* EXERCISE REQUIREMENTS
Reproduce the lines below verbatim, from the line containing "genus: Ageratum" up to and including the line containing "country: Dominica".

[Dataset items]
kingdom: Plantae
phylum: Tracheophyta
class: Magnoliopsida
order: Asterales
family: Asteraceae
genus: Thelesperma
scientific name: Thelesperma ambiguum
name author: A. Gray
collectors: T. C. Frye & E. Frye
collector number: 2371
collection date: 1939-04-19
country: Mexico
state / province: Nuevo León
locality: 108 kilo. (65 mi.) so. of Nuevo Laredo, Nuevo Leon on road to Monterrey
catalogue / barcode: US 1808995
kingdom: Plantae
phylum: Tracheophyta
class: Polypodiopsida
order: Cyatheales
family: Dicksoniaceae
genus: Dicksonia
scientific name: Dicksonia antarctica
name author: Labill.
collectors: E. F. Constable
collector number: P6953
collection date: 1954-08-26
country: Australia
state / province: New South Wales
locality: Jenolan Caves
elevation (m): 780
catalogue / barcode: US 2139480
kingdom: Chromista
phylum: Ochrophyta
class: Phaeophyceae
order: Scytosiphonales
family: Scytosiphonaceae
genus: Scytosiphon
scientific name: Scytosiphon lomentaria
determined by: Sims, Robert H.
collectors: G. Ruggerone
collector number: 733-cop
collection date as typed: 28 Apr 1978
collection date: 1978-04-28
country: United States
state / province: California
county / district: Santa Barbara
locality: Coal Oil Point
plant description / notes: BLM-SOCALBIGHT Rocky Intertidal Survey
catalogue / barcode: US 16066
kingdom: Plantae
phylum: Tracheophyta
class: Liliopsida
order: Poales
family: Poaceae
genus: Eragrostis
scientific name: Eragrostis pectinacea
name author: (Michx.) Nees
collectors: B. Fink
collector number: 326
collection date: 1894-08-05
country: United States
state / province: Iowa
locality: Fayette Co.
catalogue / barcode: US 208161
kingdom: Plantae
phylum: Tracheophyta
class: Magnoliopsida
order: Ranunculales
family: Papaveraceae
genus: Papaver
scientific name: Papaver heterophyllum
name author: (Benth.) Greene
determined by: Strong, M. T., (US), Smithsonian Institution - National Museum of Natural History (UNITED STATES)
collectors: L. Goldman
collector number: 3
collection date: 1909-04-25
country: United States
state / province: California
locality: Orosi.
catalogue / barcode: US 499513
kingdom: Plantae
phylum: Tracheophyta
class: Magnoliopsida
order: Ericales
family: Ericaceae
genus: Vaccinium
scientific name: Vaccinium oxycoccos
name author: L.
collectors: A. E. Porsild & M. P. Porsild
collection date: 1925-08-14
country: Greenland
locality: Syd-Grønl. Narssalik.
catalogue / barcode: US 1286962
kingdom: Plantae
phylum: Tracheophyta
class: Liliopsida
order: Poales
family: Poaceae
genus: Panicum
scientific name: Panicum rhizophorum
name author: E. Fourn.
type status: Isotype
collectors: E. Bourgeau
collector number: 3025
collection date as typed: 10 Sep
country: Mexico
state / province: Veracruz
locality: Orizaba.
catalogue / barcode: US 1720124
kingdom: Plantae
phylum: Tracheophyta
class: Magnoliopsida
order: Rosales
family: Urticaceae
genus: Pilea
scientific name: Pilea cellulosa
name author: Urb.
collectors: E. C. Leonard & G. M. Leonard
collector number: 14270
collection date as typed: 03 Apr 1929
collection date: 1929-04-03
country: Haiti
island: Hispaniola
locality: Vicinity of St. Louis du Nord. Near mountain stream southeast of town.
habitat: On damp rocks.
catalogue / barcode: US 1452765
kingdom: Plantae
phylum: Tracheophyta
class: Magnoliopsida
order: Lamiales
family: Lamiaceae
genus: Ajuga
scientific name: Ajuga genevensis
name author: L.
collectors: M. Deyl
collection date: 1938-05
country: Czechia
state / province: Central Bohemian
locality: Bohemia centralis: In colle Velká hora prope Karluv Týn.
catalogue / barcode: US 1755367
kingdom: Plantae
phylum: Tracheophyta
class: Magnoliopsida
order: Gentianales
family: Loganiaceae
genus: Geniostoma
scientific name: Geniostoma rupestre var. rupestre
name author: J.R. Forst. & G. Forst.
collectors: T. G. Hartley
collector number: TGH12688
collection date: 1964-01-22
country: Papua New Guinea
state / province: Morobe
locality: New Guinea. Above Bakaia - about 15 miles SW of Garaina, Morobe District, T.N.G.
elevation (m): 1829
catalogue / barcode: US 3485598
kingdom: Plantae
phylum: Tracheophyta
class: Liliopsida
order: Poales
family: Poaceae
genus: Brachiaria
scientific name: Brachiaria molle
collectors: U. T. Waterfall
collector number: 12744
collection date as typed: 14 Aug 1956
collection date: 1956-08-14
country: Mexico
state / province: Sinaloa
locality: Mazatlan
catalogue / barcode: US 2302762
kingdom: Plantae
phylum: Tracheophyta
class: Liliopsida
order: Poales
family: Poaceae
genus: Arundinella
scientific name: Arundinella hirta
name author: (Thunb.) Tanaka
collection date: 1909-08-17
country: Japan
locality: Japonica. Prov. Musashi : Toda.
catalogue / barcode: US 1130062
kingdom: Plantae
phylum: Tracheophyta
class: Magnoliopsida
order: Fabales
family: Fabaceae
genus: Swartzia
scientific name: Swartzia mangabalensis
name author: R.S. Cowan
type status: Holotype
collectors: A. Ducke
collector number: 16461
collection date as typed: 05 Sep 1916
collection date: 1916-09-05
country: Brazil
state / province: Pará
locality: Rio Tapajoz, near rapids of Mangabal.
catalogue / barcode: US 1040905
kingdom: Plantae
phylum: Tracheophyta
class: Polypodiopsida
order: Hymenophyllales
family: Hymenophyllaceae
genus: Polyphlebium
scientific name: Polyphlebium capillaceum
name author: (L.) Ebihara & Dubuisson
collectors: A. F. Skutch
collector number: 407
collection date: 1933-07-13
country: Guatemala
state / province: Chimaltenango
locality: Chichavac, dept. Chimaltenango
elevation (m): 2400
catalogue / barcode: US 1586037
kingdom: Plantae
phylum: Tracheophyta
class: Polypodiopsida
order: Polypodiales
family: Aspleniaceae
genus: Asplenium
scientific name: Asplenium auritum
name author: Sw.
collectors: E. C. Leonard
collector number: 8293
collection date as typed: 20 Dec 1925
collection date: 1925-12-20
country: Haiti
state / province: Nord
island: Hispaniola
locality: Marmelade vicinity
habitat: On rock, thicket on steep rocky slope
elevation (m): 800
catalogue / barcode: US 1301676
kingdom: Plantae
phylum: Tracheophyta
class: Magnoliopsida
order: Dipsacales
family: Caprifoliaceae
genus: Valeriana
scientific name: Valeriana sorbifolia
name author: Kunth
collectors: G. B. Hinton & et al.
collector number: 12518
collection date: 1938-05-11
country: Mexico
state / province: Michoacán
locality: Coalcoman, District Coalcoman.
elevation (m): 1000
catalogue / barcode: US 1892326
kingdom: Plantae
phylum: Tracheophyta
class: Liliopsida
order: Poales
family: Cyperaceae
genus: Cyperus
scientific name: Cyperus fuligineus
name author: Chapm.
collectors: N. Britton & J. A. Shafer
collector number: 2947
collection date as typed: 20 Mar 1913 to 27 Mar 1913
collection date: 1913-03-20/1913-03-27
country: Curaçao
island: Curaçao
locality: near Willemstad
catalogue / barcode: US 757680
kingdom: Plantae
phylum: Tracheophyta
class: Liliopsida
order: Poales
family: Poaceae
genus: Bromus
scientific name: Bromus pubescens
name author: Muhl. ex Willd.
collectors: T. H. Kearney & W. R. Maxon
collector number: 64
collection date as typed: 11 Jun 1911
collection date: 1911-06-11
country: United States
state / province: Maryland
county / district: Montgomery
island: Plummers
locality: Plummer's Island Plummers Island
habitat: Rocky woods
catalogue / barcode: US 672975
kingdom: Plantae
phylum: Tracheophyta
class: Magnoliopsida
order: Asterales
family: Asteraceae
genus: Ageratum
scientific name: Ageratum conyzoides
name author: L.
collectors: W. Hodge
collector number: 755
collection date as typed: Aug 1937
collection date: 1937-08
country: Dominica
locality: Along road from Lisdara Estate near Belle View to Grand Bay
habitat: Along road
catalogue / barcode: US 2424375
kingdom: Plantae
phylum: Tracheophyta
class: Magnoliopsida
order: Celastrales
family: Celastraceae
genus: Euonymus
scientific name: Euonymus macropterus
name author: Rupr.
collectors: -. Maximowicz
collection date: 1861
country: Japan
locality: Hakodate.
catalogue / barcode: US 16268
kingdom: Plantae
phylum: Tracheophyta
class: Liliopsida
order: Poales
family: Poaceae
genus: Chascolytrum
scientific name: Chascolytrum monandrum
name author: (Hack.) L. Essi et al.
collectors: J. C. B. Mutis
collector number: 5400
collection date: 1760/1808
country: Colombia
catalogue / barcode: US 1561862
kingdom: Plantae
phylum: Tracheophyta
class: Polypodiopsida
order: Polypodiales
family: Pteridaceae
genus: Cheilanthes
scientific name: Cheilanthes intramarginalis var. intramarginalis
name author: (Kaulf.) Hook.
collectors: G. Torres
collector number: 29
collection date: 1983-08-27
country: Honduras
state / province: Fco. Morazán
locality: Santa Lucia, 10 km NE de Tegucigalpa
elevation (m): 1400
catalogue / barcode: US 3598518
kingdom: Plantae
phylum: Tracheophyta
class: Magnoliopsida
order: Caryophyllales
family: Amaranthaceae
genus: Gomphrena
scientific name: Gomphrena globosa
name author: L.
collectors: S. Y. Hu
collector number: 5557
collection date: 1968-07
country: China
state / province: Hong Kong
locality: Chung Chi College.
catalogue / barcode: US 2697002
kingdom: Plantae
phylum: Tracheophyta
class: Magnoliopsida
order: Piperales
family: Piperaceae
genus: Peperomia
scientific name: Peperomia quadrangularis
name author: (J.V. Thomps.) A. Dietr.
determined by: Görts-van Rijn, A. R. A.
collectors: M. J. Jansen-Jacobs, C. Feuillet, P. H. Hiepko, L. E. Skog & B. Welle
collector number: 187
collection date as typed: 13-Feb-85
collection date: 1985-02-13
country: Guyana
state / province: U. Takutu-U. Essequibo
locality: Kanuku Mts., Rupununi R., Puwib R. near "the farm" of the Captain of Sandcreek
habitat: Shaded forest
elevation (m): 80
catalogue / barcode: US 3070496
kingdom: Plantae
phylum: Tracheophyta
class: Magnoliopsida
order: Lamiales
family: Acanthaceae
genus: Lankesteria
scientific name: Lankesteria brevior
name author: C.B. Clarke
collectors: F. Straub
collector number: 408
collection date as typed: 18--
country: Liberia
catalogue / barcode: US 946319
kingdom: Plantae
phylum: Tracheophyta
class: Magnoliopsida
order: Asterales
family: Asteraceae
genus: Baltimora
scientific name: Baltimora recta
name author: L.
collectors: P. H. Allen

* SOLUTION TO THE EXERCISE
genus: Ageratum
scientific name: Ageratum conyzoides
name author: L.
collectors: W. Hodge
collector number: 755
collection date as typed: Aug 1937
collection date: 1937-08
country: Dominica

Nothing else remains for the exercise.